ISBN: 978-5-518-86306-4

Елена КРЮКОВА

БЕЛЛОНА

роман

Правда прощения

   Некоторые темы только кажутся исчерпанными, даже дежурными. До того момента, когда является тот, кто докажет их неисчерпаемость, взглянув на них под новым углом, с нового ракурса, новыми глазами.

   Что можно сказать спустя семь десятилетий о Великой Отечественной, о фашизме, о концлагерях? Спустя семь десятилетий, в течение которых были написаны горы документалистики, стихов, романов, научных работ и аналитических статей - что принципиально нового может быть сказано?

   Новое - есть. Чтобы сказать его, был нужен голос достаточно смелый - озвучить истину, которая нужна нашему времени.

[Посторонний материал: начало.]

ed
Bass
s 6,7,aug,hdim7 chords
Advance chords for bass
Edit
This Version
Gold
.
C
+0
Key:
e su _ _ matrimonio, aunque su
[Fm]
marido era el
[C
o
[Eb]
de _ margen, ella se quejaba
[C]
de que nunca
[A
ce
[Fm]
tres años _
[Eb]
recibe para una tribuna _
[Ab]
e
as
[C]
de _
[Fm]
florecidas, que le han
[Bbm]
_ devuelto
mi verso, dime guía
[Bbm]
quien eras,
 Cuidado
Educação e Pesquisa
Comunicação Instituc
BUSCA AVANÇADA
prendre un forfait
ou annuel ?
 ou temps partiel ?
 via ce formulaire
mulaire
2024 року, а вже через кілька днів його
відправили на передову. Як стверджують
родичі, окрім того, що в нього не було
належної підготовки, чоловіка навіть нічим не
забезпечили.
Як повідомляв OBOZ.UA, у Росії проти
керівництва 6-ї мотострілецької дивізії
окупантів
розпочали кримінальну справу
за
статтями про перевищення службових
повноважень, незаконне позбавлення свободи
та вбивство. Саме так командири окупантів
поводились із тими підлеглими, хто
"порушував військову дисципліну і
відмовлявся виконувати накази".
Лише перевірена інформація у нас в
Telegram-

Живую - пусть и художественную - правду, с которой нам всем жить дальше. Правду прощения. Правду того, что детство должно быть детством, а не нескончаемым ужасом и не постоянной тревогой.

   Роман Елены Крюковой "Беллона" - о великом прощении за то, чего нельзя забыть, но простить необходимо. Простить расстрелы, пытки, газовые камеры - все, что придумал человек-фашист для человека с иными убеждениями, иным цветом кожи, иной метрикой...

   Фашист - и вдруг человек? Да - человек. Может быть, уже бывший, может быть, гнилой, слабый, ужасный, жестокий. Но - человек. Крюкова не вешает ярлыков, не выбирает монохромных решений. Она пытается разобраться в том, что должно сломаться в человеке, чтобы он стал убежденным фашистом, делящим людей на сорта. И пытается найти, чем можно (если можно!) излечить эту пагубу души человеческой.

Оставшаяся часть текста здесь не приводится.